::: Data listing :::
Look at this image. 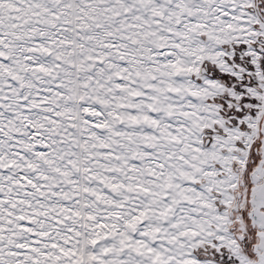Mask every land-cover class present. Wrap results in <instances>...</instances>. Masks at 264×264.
<instances>
[{"label": "snow or ice", "instance_id": "1", "mask_svg": "<svg viewBox=\"0 0 264 264\" xmlns=\"http://www.w3.org/2000/svg\"><path fill=\"white\" fill-rule=\"evenodd\" d=\"M0 264H264V0H0Z\"/></svg>", "mask_w": 264, "mask_h": 264}]
</instances>
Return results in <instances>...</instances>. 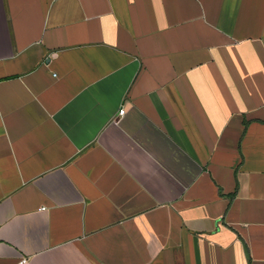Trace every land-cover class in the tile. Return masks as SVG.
Wrapping results in <instances>:
<instances>
[{
  "label": "crops",
  "instance_id": "1",
  "mask_svg": "<svg viewBox=\"0 0 264 264\" xmlns=\"http://www.w3.org/2000/svg\"><path fill=\"white\" fill-rule=\"evenodd\" d=\"M22 258L264 264V0H0V264Z\"/></svg>",
  "mask_w": 264,
  "mask_h": 264
},
{
  "label": "built area",
  "instance_id": "2",
  "mask_svg": "<svg viewBox=\"0 0 264 264\" xmlns=\"http://www.w3.org/2000/svg\"><path fill=\"white\" fill-rule=\"evenodd\" d=\"M124 115H125V110H124V109L120 110L119 113H118V117H119L118 121H119L120 118L123 117ZM27 263H28L27 258H24V259L22 258L21 261H20L18 264H27Z\"/></svg>",
  "mask_w": 264,
  "mask_h": 264
}]
</instances>
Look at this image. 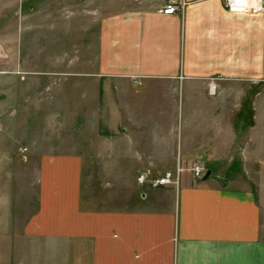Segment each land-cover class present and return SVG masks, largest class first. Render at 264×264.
<instances>
[{
	"label": "crops",
	"instance_id": "crops-1",
	"mask_svg": "<svg viewBox=\"0 0 264 264\" xmlns=\"http://www.w3.org/2000/svg\"><path fill=\"white\" fill-rule=\"evenodd\" d=\"M43 1L56 2L29 0V9ZM240 1L262 10L186 0L182 13L164 15L165 0L98 20L102 122L94 106L57 110L44 128L23 131L38 136L25 153L0 144V264H264V0ZM86 85L71 83L96 91ZM204 92L222 104L214 117L201 109ZM208 118L218 120L216 139ZM178 150L226 185L183 171L177 186L136 182L144 170L177 167ZM96 166L121 204L96 205L86 193L84 173ZM241 171L257 188L236 180Z\"/></svg>",
	"mask_w": 264,
	"mask_h": 264
},
{
	"label": "rangeland",
	"instance_id": "rangeland-1",
	"mask_svg": "<svg viewBox=\"0 0 264 264\" xmlns=\"http://www.w3.org/2000/svg\"><path fill=\"white\" fill-rule=\"evenodd\" d=\"M164 1L105 0L102 5V0H63L62 2L56 0L47 4L43 1L42 5L29 9V0H23L22 4L17 0H0L1 147H7L9 151L15 152L16 147L19 146L20 153H25L26 150L21 145L28 140H36L38 136L23 131L27 128H44L47 114L57 110L64 114L72 112L76 106L86 109H93L94 106L102 122L103 96L101 95L99 101L97 87L98 76L102 71L97 63H94L96 57L94 46L100 24L98 20L104 15L127 10H149ZM72 9L77 10L79 14V20L74 25L68 20ZM86 16L89 19H86ZM70 25L73 27L72 39L69 35ZM75 81L88 84L86 86H90L91 81L95 82L96 91L90 87L74 88L71 83ZM134 90L138 91L139 87H134ZM203 96L201 109L212 113L213 117L216 116V110L222 106L218 96L210 97L206 92L201 94V97ZM130 105L132 106V103ZM85 110H80L79 113L84 114ZM179 111L181 112V107ZM40 119L41 124H39ZM50 124L51 122L46 123V128L49 129ZM183 127L179 122V130ZM54 130L53 126L51 132ZM217 131L218 120L208 118V138L216 139ZM21 157L24 161L25 155L21 154ZM177 157V164L183 170L182 175L203 181V176L194 177L192 169L197 164L206 168L205 164L187 165L180 150L177 151ZM93 168L92 174L84 173L86 179L84 183L88 181L86 193L93 195L96 205L121 204L115 194L117 191L112 190L101 180V174L98 176L97 170L100 169L97 166ZM168 168L172 173L176 170V166ZM207 170L209 168L204 169L205 172ZM151 175L157 176L152 172ZM235 178L247 187L251 185L252 188H257L256 184H259L248 183L244 171L235 175ZM262 189L263 196L264 189Z\"/></svg>",
	"mask_w": 264,
	"mask_h": 264
},
{
	"label": "built area",
	"instance_id": "built-area-1",
	"mask_svg": "<svg viewBox=\"0 0 264 264\" xmlns=\"http://www.w3.org/2000/svg\"><path fill=\"white\" fill-rule=\"evenodd\" d=\"M186 5V0H167L160 12L164 15H172L178 12L182 13ZM225 9L230 14H241L250 10L252 12H260L262 10L261 7L248 8L247 5L242 3L240 0H225ZM215 88L216 85L214 83H210L208 86V92L213 94ZM182 171L183 170L177 166L174 173L168 171L161 176L155 177L151 175L150 170H144L136 176V182L139 185H146L152 189L171 185L177 186L179 184V175ZM204 172V168L198 164L192 169V173L196 178L203 176Z\"/></svg>",
	"mask_w": 264,
	"mask_h": 264
},
{
	"label": "water",
	"instance_id": "water-1",
	"mask_svg": "<svg viewBox=\"0 0 264 264\" xmlns=\"http://www.w3.org/2000/svg\"><path fill=\"white\" fill-rule=\"evenodd\" d=\"M208 177H210L211 179L215 180V181L218 182V183H221V185H223V186L226 185L225 182L221 181L220 179H217V178L213 177V176L211 175V171H210V170H207V171L205 172V174L203 175L202 179L204 180V179H207Z\"/></svg>",
	"mask_w": 264,
	"mask_h": 264
}]
</instances>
:::
§ To be done
Extract each line of the listing above that contains the string "rangeland".

§ Final result
	"label": "rangeland",
	"instance_id": "rangeland-1",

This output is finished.